= Pestov–Ionin theorem =

Theorem that curves of bounded curvature contain a unit disk

A smooth simple closed curve of curvature at most one, and a unit disk enclosed by it

The Pestov–Ionin theorem in the differential geometry of plane curves states that every simple closed curve of curvature at most one encloses a unit disk. It has also been called the moon in a puddle theorem.

==History and generalizations==
Although a version of this was published for convex curves by Wilhelm Blaschke in 1916, it is named for German Gavrilovich Pestov and Vladimir Kuzmich Ionin, who published a version of this theorem in 1959 for non-convex doubly differentiable ($C^2$) curves, the curves for which the curvature is well-defined at every point. The theorem has been generalized further, to curves of bounded average curvature (singly differentiable, and satisfying a Lipschitz condition on the derivative), to curves of bounded convex curvature (each point of the curve touches a unit disk that, within some small neighborhood of the point, remains interior to the curve), and to curves whose curvature is bounded in a viscosity sense.

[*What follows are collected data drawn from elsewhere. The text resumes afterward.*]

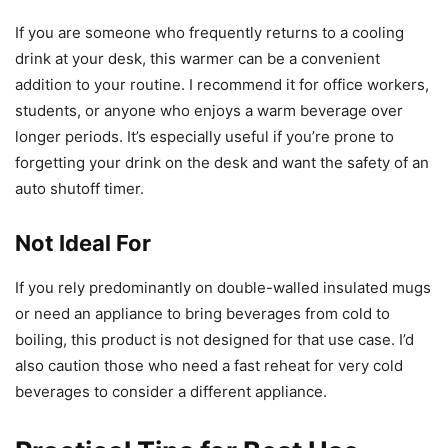
If you are someone who frequently returns to a cooling
drink at your desk, this warmer can be a convenient
addition to your routine. I recommend it for office workers,
students, or anyone who enjoys a warm beverage over
longer periods. It’s especially useful if you’re prone to
forgetting your drink on the desk and want the safety of an
auto shutoff timer.
Not Ideal For
If you rely predominantly on double-walled insulated mugs
or need an appliance to bring beverages from cold to
boiling, this product is not designed for that use case. I’d
also caution those who need a fast reheat for very cold
beverages to consider a different appliance.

It does not generalize to higher dimensions: there exist surfaces whose principal curvatures are lower bounded by a constant, topologically equivalent to embedded spheres, that do not contain a sphere with that constant curvature. One construction for this is based on the house with two rooms, a topological complex that is contractible but not collapsible.

==Applications==
The theorem has been applied in algorithms for motion planning. In particular it has been used for finding Dubins paths, shortest routes for vehicles that can move only in a forwards direction and that can turn left or right with a bounded turning radius. It has also been used for planning the motion of the cutter in a milling machine for pocket machining, and in reconstructing curves from scattered data points.